Games developer Nippon Ichi Software (NIS) America has admitted that customers of two of its US online stores are at risk of credit card fraud after they were hacked.
Like something out of our What you sound like after a data breach article, it’s offering customers a $5 (£3.60) online voucher with no promise of credit checking beyond what the US Government already offers for free.
During that period:
Your personal information, including your payment information, may have been compromised.
Which, when you read further into the alert email, turns out to be an understatement.
After entering their billing, shipping, and payment information, the customer would be temporarily redirected to an offsite web page not owned or operated by NIS America, Inc.
This “malicious process” grabbed everything entered by customers, including billing and shipping address, and credit card data (including the CVV number), before returning customers to the NIS America page to complete the transaction none the wiser.
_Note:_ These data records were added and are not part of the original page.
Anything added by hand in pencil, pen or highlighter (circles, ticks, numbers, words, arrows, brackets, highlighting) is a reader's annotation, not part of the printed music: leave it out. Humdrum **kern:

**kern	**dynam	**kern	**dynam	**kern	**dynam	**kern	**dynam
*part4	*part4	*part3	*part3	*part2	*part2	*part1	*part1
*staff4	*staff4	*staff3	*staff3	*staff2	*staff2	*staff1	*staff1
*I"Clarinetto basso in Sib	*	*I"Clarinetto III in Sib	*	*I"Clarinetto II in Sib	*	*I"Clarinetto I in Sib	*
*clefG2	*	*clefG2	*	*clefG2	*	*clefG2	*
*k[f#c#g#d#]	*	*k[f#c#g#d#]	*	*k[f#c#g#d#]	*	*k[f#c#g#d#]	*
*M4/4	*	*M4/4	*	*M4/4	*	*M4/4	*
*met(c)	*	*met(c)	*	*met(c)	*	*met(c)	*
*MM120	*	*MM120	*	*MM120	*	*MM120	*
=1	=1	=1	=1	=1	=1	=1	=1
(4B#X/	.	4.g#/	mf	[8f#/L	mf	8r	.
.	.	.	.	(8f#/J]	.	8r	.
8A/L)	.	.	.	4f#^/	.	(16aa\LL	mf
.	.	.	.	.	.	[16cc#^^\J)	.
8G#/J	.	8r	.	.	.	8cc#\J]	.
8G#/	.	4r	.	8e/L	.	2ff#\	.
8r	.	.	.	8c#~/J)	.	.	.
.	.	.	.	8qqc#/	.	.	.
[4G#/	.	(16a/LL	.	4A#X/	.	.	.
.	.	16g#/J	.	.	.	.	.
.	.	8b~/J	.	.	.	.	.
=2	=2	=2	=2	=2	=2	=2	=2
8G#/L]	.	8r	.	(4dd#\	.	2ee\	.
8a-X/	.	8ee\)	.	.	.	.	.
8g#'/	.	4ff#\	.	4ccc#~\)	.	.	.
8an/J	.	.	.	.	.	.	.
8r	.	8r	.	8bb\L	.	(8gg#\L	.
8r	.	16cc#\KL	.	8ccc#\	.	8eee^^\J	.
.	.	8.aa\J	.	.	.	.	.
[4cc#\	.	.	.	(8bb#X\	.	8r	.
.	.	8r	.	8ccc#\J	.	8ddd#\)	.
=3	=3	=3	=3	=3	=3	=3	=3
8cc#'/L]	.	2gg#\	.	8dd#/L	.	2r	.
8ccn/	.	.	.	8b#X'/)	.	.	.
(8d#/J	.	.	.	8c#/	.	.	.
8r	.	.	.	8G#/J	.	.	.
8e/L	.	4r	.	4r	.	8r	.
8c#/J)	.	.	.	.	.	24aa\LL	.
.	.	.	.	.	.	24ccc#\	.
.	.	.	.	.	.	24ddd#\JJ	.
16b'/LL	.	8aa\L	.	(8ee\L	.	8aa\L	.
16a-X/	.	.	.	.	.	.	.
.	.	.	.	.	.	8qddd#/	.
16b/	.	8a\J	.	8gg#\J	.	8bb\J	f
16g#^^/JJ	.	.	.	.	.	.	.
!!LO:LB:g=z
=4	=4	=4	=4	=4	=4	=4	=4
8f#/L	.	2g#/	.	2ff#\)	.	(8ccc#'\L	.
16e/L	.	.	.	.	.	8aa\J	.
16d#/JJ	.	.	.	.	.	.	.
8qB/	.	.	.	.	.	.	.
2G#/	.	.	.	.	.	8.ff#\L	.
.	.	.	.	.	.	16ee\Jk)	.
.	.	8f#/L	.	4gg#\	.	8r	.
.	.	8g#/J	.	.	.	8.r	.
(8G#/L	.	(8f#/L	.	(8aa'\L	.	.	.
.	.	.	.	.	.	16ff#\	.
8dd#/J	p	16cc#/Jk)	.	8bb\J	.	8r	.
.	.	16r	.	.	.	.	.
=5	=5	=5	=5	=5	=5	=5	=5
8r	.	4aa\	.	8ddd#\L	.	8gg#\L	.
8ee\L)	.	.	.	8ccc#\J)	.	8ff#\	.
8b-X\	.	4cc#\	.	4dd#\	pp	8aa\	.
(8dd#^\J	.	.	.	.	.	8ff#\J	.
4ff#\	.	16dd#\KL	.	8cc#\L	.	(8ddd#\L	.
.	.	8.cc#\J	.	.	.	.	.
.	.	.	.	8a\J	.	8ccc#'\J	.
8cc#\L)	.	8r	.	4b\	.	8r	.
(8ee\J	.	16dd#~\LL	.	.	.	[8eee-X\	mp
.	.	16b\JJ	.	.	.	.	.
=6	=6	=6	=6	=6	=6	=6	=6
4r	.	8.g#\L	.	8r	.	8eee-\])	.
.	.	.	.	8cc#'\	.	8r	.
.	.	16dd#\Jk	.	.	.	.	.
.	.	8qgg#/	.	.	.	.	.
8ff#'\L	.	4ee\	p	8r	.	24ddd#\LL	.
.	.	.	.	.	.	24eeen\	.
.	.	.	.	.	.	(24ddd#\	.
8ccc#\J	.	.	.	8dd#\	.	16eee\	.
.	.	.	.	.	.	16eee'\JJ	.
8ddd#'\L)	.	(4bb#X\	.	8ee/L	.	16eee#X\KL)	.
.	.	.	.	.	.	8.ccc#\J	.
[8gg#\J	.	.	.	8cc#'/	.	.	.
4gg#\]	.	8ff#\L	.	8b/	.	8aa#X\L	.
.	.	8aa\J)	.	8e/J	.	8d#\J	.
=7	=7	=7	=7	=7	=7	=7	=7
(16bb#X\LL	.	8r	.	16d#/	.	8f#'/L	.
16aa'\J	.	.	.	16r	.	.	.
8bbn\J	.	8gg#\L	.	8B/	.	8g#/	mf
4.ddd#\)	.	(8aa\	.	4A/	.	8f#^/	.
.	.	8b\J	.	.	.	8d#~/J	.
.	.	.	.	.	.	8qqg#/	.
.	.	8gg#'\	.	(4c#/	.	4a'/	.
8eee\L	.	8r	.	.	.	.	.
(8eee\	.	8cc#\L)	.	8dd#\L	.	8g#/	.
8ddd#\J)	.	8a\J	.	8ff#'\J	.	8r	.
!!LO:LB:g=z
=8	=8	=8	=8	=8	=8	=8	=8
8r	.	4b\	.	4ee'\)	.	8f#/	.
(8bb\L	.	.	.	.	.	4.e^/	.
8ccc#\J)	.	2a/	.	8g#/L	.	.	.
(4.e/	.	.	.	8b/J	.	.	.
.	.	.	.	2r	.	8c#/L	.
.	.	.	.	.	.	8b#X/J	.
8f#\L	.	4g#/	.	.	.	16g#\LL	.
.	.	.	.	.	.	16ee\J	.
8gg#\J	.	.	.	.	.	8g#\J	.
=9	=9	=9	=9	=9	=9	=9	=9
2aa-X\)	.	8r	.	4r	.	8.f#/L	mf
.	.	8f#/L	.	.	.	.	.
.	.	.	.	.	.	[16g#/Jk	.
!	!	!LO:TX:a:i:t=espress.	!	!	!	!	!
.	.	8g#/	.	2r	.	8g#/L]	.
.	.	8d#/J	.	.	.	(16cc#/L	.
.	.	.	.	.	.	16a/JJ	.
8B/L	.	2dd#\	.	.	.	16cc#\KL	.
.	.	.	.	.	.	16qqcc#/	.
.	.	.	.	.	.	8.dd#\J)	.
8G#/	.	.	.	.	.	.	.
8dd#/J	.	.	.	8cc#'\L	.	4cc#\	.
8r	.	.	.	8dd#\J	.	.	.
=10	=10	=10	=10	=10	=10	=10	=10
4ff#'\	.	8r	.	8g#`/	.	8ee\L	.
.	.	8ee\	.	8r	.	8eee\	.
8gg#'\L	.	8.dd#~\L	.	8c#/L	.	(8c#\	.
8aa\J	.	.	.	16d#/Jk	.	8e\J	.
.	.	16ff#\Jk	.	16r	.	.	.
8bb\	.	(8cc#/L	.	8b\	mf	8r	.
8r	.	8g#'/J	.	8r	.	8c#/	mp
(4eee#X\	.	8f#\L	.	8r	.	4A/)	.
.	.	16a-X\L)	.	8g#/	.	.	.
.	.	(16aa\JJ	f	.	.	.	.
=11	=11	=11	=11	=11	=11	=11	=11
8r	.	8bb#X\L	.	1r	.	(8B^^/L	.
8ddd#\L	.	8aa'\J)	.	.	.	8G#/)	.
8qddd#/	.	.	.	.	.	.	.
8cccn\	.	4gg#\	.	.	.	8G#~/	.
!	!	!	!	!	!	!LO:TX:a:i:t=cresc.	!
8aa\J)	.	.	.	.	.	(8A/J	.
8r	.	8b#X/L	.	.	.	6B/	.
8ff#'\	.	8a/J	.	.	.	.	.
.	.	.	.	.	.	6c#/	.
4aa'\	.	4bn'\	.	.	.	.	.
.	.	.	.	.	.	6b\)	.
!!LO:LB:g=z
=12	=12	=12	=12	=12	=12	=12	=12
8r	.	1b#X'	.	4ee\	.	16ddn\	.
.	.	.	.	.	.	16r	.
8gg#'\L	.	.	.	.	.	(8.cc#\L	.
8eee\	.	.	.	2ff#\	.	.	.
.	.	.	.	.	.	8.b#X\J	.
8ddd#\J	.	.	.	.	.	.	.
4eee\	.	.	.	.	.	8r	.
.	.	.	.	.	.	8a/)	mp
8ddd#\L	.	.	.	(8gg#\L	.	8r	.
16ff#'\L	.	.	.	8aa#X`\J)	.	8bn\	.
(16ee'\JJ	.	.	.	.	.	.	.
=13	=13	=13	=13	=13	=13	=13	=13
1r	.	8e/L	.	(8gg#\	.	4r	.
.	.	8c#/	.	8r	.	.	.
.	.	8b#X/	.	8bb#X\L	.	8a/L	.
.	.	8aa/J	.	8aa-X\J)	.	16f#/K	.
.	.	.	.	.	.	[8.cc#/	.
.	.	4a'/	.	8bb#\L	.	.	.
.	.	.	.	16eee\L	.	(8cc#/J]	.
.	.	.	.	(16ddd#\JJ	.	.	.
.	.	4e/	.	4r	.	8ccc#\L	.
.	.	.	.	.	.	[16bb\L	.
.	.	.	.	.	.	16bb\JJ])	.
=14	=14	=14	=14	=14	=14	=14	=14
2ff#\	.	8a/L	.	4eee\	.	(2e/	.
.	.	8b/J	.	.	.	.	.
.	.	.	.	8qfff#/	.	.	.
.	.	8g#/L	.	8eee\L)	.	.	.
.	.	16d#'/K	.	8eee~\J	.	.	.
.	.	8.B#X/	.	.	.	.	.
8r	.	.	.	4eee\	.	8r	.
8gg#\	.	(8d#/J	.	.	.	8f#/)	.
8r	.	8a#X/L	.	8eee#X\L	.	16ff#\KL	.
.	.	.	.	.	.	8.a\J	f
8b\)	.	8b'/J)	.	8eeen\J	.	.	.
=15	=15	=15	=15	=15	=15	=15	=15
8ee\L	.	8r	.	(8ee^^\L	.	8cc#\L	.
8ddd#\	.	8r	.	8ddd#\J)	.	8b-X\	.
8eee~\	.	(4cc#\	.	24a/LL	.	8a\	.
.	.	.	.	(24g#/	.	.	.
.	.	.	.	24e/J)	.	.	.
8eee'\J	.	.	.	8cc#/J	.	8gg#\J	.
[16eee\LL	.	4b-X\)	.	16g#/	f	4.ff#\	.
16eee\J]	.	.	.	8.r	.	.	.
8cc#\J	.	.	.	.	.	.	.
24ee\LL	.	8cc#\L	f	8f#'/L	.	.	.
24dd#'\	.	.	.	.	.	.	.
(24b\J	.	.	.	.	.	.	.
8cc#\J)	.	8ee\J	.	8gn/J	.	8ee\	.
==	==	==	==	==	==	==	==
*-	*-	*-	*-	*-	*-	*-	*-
Only PayPal customers were not affected.
NIS said it has taken steps to close the vulnerability that led to the breach, which leaves us guessing as to exactly what that vulnerability might have been.
NIS hasn’t confirmed this detail of the breach, so it remains informed but plausible speculation.
For now, the company’s biggest problem seems to be customer anger, not only at the severity of the breach but an offer to compensate victims by applying the $5 discount against future purchases. Said NIS:
We understand that this is a small token, but we hope it will show our commitment and appreciation of our customers as we begin to regain your trust.
After posting what was claimed to be a sequence of fraudulent card transactions running to $1,000, one Twitter user responded:
The five dollars will really help here.
NIS offered customers a link to the Federal Trade Commission’s identity theft service, which offers US citizens affected by data breaches a free 90-day fraud alert via one of several credit reference agencies.
A standard response in data breaches – especially ones that involve live credit card data – would be at least a year of credit checking and lock, as was the case for affected users after September’s massive Equifax breach.
This could be a test case for US regulators. NIS is no Equifax, but smaller breaches should not be ignored simply because they are smaller.